-- Directive --
Only the lines from the one containing "g – Wertschöpfung. Und all" through the end of the entries are to be copied, exactly and without pictures, please.

[Items listed in a dataset]
◆ ◆ ◆ ◆

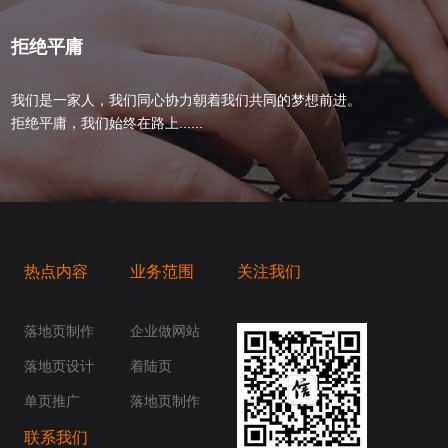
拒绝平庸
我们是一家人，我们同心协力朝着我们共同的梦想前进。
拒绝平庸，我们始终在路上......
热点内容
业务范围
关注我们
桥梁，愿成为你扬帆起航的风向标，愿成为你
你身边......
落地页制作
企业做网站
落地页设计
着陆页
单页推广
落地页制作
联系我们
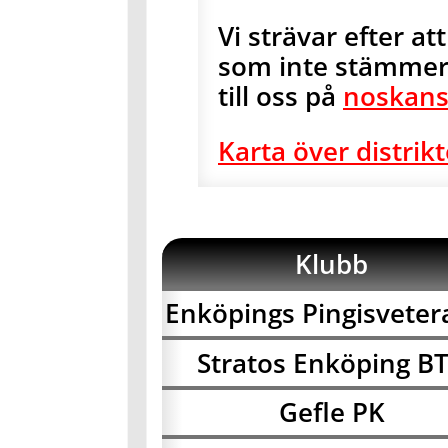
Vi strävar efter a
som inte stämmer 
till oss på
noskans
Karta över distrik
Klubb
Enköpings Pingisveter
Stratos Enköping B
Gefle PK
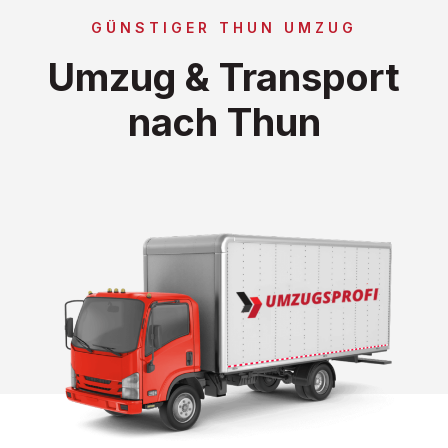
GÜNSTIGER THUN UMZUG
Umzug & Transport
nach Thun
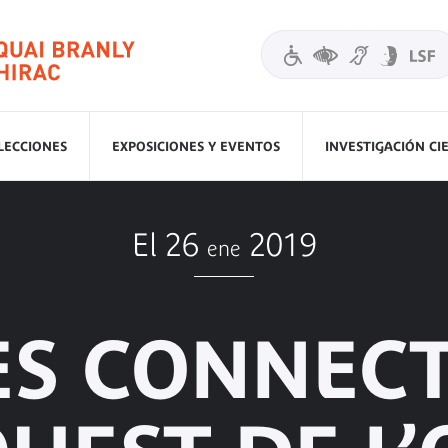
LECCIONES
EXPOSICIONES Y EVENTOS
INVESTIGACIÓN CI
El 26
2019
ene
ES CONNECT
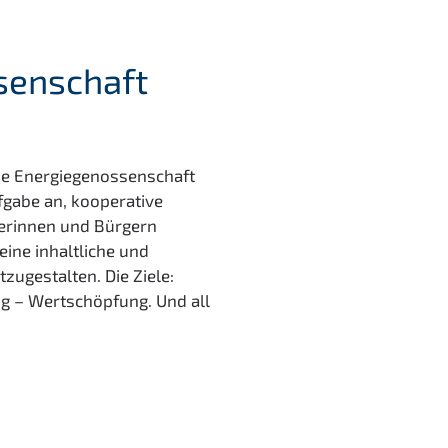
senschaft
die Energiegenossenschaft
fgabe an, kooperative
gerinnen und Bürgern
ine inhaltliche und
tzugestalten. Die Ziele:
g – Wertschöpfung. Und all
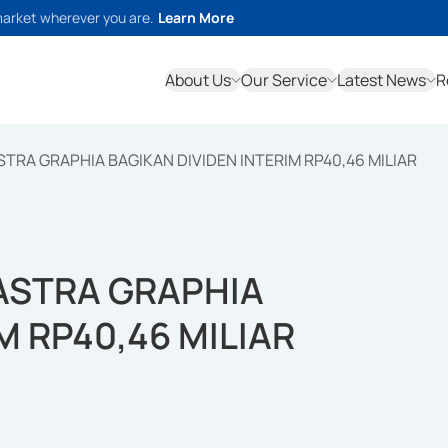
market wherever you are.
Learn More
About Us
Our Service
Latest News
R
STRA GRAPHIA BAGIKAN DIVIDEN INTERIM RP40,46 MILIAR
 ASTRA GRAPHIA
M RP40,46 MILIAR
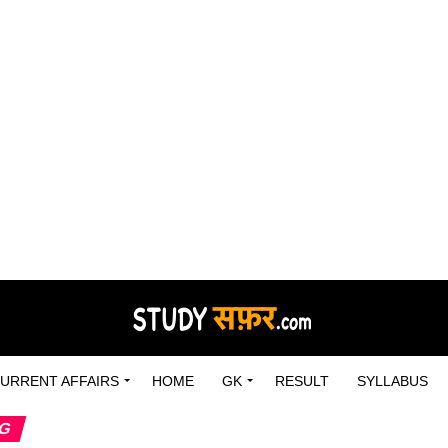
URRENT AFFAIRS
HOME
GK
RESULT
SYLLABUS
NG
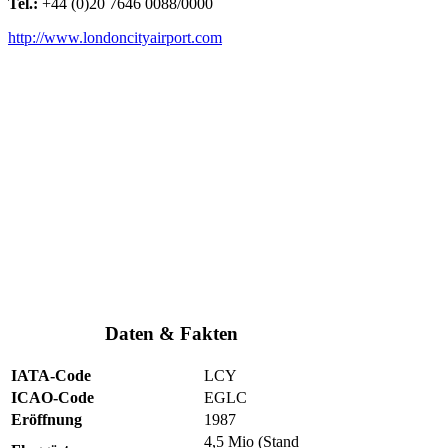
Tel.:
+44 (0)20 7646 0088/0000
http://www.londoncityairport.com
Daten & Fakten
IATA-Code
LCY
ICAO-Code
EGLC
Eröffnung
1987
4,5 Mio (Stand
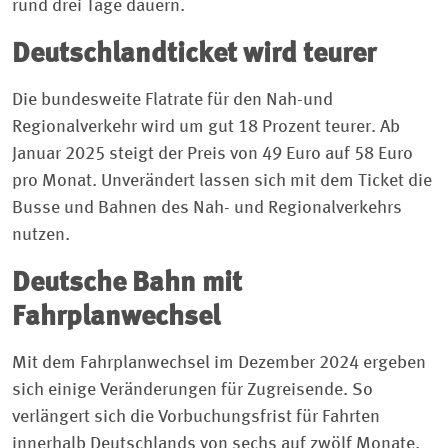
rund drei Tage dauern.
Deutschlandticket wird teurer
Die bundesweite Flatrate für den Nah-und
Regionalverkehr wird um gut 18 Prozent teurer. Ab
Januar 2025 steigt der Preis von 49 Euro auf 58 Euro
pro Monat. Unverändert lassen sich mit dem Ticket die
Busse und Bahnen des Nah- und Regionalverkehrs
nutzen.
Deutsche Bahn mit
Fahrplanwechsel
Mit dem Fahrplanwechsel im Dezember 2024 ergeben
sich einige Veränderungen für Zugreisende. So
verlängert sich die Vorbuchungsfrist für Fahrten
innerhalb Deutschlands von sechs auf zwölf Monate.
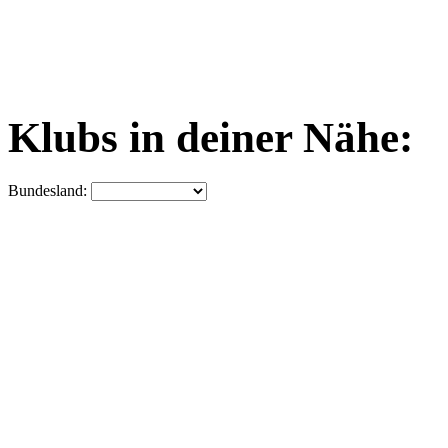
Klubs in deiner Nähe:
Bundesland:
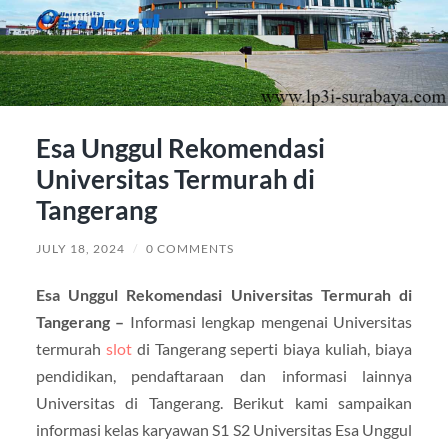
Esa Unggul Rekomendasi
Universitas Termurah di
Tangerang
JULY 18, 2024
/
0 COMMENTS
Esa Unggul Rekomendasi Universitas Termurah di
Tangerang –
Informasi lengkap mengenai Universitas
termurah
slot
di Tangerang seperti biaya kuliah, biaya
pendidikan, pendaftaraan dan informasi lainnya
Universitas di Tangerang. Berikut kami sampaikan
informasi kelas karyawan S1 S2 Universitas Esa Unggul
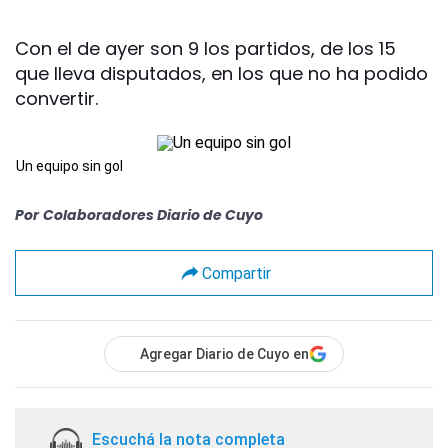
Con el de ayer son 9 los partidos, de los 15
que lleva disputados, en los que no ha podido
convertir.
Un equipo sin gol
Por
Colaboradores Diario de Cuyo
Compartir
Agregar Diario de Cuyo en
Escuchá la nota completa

◆ ◆ ◆ ◆

-- Answer area --
g – Wertschöpfung. Und all
market wherever you are.
Learn More
About Us
Our Service
Latest News
R
STRA GRAPHIA BAGIKAN DIVIDEN INTERIM RP40,46 MILIAR
 ASTRA GRAPHIA
M RP40,46 MILIAR
URRENT AFFAIRS
HOME
GK
RESULT
SYLLABUS
NG
Tel.:
+44 (0)20 7646 0088/0000
http://www.londoncityairport.com
Daten & Fakten
IATA-Code
LCY
ICAO-Code
EGLC
Eröffnung
1987
4,5 Mio (Stand
rund drei Tage dauern.
Deutschlandticket wird teurer
Die bundesweite Flatrate für den Nah-und
Regionalverkehr wird um gut 18 Prozent teurer. Ab
Januar 2025 steigt der Preis von 49 Euro auf 58 Euro
pro Monat. Unverändert lassen sich mit dem Ticket die
Busse und Bahnen des Nah- und Regionalverkehrs
nutzen.
Deutsche Bahn mit
Fahrplanwechsel
Mit dem Fahrplanwechsel im Dezember 2024 ergeben
sich einige Veränderungen für Zugreisende. So
verlängert sich die Vorbuchungsfrist für Fahrten
innerhalb Deutschlands von sechs auf zwölf Monate.
Klubs in deiner Nähe:
Bundesland:
Esa Unggul Rekomendasi
Universitas Termurah di
Tangerang
JULY 18, 2024
/
0 COMMENTS
Esa Unggul Rekomendasi Universitas Termurah di
Tangerang –
Informasi lengkap mengenai Universitas
termurah
slot
di Tangerang seperti biaya kuliah, biaya
pendidikan, pendaftaraan dan informasi lainnya
Universitas di Tangerang. Berikut kami sampaikan
informasi kelas karyawan S1 S2 Universitas Esa Unggul
Con el de ayer son 9 los partidos, de los 15
que lleva disputados, en los que no ha podido
convertir.
Un equipo sin gol
Por
Colaboradores Diario de Cuyo
Compartir
Agregar Diario de Cuyo en
Escuchá la nota completa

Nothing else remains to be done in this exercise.